## Work item
Down to the final line, print each entry exactly.

[[ Data provided open ]]

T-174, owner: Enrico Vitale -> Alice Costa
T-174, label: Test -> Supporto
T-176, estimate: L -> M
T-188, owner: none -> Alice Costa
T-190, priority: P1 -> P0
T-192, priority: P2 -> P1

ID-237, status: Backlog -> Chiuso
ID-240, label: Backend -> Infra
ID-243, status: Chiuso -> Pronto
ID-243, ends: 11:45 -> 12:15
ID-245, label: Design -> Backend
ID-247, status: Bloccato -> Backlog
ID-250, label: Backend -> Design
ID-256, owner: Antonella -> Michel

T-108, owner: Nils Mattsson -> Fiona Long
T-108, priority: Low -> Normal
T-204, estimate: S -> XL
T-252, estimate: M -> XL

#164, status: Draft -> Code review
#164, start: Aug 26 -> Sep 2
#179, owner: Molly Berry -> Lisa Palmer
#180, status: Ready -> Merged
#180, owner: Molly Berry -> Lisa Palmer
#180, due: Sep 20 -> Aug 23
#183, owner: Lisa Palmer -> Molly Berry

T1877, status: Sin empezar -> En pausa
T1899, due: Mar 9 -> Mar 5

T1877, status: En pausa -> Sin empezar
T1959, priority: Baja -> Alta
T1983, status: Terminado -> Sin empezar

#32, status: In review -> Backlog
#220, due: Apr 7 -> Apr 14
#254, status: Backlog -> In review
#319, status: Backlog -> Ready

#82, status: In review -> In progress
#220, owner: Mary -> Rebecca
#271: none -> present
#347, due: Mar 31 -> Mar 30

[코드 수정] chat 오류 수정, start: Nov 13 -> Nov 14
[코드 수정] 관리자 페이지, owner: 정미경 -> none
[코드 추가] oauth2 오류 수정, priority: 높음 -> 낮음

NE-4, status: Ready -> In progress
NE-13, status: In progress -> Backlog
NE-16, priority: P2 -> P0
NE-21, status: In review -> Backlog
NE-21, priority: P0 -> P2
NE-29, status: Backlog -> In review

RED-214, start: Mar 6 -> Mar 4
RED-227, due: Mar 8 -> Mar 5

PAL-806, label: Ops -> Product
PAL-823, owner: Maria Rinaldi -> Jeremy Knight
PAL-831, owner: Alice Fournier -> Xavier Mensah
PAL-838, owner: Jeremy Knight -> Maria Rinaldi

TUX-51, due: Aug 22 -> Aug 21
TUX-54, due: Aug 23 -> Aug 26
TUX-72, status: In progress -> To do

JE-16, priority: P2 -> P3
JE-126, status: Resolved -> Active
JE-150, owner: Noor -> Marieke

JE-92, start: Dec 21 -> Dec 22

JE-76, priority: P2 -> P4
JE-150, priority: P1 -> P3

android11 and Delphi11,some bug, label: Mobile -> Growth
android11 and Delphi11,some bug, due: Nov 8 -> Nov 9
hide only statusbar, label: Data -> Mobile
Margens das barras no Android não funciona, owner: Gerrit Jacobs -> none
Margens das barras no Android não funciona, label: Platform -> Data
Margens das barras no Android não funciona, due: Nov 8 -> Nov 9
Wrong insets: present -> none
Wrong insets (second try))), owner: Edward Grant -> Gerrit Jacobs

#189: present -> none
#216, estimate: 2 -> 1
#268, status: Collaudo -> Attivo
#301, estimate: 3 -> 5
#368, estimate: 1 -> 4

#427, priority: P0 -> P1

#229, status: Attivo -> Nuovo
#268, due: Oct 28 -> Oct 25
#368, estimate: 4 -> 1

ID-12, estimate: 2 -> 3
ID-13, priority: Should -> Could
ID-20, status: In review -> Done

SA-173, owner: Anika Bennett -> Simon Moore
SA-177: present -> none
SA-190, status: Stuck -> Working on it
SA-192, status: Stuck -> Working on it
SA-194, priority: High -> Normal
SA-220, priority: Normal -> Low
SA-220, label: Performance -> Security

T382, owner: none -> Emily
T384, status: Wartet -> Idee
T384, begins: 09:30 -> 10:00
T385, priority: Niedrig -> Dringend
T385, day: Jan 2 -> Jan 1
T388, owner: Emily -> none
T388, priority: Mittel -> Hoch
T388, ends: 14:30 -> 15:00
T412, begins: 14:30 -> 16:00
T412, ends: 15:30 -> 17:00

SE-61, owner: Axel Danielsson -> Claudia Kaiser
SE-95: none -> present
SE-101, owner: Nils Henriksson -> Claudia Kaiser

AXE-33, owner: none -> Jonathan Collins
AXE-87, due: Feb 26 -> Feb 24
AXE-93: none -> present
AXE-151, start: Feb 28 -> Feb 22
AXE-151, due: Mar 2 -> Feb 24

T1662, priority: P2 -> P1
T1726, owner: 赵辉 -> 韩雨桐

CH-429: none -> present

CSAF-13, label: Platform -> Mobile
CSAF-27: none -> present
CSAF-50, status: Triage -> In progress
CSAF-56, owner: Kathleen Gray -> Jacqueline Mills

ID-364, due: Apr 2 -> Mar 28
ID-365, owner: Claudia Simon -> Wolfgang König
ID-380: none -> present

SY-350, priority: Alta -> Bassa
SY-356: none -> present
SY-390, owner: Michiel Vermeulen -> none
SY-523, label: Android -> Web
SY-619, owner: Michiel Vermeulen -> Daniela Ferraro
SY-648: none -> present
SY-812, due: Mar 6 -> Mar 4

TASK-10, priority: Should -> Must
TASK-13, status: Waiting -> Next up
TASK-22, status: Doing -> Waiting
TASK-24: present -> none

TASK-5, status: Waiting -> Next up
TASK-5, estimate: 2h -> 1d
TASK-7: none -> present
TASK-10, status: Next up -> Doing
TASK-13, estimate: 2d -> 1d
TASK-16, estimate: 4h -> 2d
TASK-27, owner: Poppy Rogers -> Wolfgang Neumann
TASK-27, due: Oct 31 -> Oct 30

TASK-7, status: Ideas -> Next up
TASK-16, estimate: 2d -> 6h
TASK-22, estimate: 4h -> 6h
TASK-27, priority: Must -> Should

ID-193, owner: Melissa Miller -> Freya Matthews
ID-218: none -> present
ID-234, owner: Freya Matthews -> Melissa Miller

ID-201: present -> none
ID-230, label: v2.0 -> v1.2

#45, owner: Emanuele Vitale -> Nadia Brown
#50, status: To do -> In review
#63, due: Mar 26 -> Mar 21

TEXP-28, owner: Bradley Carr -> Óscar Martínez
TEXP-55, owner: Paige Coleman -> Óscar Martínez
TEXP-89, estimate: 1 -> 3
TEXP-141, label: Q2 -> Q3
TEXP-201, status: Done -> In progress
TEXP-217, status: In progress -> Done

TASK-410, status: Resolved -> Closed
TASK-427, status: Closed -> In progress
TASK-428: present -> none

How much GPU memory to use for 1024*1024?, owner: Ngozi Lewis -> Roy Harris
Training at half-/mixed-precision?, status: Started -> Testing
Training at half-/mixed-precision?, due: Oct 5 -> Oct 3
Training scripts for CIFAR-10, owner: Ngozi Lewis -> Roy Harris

[[ Data provided closed ]]

## Output of the exercise
T-174, owner: Enrico Vitale -> Alice Costa
T-174, label: Test -> Supporto
T-176, estimate: L -> M
T-188, owner: none -> Alice Costa
T-190, priority: P1 -> P0
T-192, priority: P2 -> P1

ID-237, status: Backlog -> Chiuso
ID-240, label: Backend -> Infra
ID-243, status: Chiuso -> Pronto
ID-243, ends: 11:45 -> 12:15
ID-245, label: Design -> Backend
ID-247, status: Bloccato -> Backlog
ID-250, label: Backend -> Design
ID-256, owner: Antonella -> Michel

T-108, owner: Nils Mattsson -> Fiona Long
T-108, priority: Low -> Normal
T-204, estimate: S -> XL
T-252, estimate: M -> XL

#164, status: Draft -> Code review
#164, start: Aug 26 -> Sep 2
#179, owner: Molly Berry -> Lisa Palmer
#180, status: Ready -> Merged
#180, owner: Molly Berry -> Lisa Palmer
#180, due: Sep 20 -> Aug 23
#183, owner: Lisa Palmer -> Molly Berry

T1877, status: Sin empezar -> En pausa
T1899, due: Mar 9 -> Mar 5

T1877, status: En pausa -> Sin empezar
T1959, priority: Baja -> Alta
T1983, status: Terminado -> Sin empezar

#32, status: In review -> Backlog
#220, due: Apr 7 -> Apr 14
#254, status: Backlog -> In review
#319, status: Backlog -> Ready

#82, status: In review -> In progress
#220, owner: Mary -> Rebecca
#271: none -> present
#347, due: Mar 31 -> Mar 30

[코드 수정] chat 오류 수정, start: Nov 13 -> Nov 14
[코드 수정] 관리자 페이지, owner: 정미경 -> none
[코드 추가] oauth2 오류 수정, priority: 높음 -> 낮음

NE-4, status: Ready -> In progress
NE-13, status: In progress -> Backlog
NE-16, priority: P2 -> P0
NE-21, status: In review -> Backlog
NE-21, priority: P0 -> P2
NE-29, status: Backlog -> In review

RED-214, start: Mar 6 -> Mar 4
RED-227, due: Mar 8 -> Mar 5

PAL-806, label: Ops -> Product
PAL-823, owner: Maria Rinaldi -> Jeremy Knight
PAL-831, owner: Alice Fournier -> Xavier Mensah
PAL-838, owner: Jeremy Knight -> Maria Rinaldi

TUX-51, due: Aug 22 -> Aug 21
TUX-54, due: Aug 23 -> Aug 26
TUX-72, status: In progress -> To do

JE-16, priority: P2 -> P3
JE-126, status: Resolved -> Active
JE-150, owner: Noor -> Marieke

JE-92, start: Dec 21 -> Dec 22

JE-76, priority: P2 -> P4
JE-150, priority: P1 -> P3

android11 and Delphi11,some bug, label: Mobile -> Growth
android11 and Delphi11,some bug, due: Nov 8 -> Nov 9
hide only statusbar, label: Data -> Mobile
Margens das barras no Android não funciona, owner: Gerrit Jacobs -> none
Margens das barras no Android não funciona, label: Platform -> Data
Margens das barras no Android não funciona, due: Nov 8 -> Nov 9
Wrong insets: present -> none
Wrong insets (second try))), owner: Edward Grant -> Gerrit Jacobs

#189: present -> none
#216, estimate: 2 -> 1
#268, status: Collaudo -> Attivo
#301, estimate: 3 -> 5
#368, estimate: 1 -> 4

#427, priority: P0 -> P1

#229, status: Attivo -> Nuovo
#268, due: Oct 28 -> Oct 25
#368, estimate: 4 -> 1

ID-12, estimate: 2 -> 3
ID-13, priority: Should -> Could
ID-20, status: In review -> Done

SA-173, owner: Anika Bennett -> Simon Moore
SA-177: present -> none
SA-190, status: Stuck -> Working on it
SA-192, status: Stuck -> Working on it
SA-194, priority: High -> Normal
SA-220, priority: Normal -> Low
SA-220, label: Performance -> Security

T382, owner: none -> Emily
T384, status: Wartet -> Idee
T384, begins: 09:30 -> 10:00
T385, priority: Niedrig -> Dringend
T385, day: Jan 2 -> Jan 1
T388, owner: Emily -> none
T388, priority: Mittel -> Hoch
T388, ends: 14:30 -> 15:00
T412, begins: 14:30 -> 16:00
T412, ends: 15:30 -> 17:00

SE-61, owner: Axel Danielsson -> Claudia Kaiser
SE-95: none -> present
SE-101, owner: Nils Henriksson -> Claudia Kaiser

AXE-33, owner: none -> Jonathan Collins
AXE-87, due: Feb 26 -> Feb 24
AXE-93: none -> present
AXE-151, start: Feb 28 -> Feb 22
AXE-151, due: Mar 2 -> Feb 24

T1662, priority: P2 -> P1
T1726, owner: 赵辉 -> 韩雨桐

CH-429: none -> present

CSAF-13, label: Platform -> Mobile
CSAF-27: none -> present
CSAF-50, status: Triage -> In progress
CSAF-56, owner: Kathleen Gray -> Jacqueline Mills

ID-364, due: Apr 2 -> Mar 28
ID-365, owner: Claudia Simon -> Wolfgang König
ID-380: none -> present

SY-350, priority: Alta -> Bassa
SY-356: none -> present
SY-390, owner: Michiel Vermeulen -> none
SY-523, label: Android -> Web
SY-619, owner: Michiel Vermeulen -> Daniela Ferraro
SY-648: none -> present
SY-812, due: Mar 6 -> Mar 4

TASK-10, priority: Should -> Must
TASK-13, status: Waiting -> Next up
TASK-22, status: Doing -> Waiting
TASK-24: present -> none

TASK-5, status: Waiting -> Next up
TASK-5, estimate: 2h -> 1d
TASK-7: none -> present
TASK-10, status: Next up -> Doing
TASK-13, estimate: 2d -> 1d
TASK-16, estimate: 4h -> 2d
TASK-27, owner: Poppy Rogers -> Wolfgang Neumann
TASK-27, due: Oct 31 -> Oct 30

TASK-7, status: Ideas -> Next up
TASK-16, estimate: 2d -> 6h
TASK-22, estimate: 4h -> 6h
TASK-27, priority: Must -> Should

ID-193, owner: Melissa Miller -> Freya Matthews
ID-218: none -> present
ID-234, owner: Freya Matthews -> Melissa Miller

ID-201: present -> none
ID-230, label: v2.0 -> v1.2

#45, owner: Emanuele Vitale -> Nadia Brown
#50, status: To do -> In review
#63, due: Mar 26 -> Mar 21

TEXP-28, owner: Bradley Carr -> Óscar Martínez
TEXP-55, owner: Paige Coleman -> Óscar Martínez
TEXP-89, estimate: 1 -> 3
TEXP-141, label: Q2 -> Q3
TEXP-201, status: Done -> In progress
TEXP-217, status: In progress -> Done

TASK-410, status: Resolved -> Closed
TASK-427, status: Closed -> In progress
TASK-428: present -> none

How much GPU memory to use for 1024*1024?, owner: Ngozi Lewis -> Roy Harris
Training at half-/mixed-precision?, status: Started -> Testing
Training at half-/mixed-precision?, due: Oct 5 -> Oct 3
Training scripts for CIFAR-10, owner: Ngozi Lewis -> Roy Harris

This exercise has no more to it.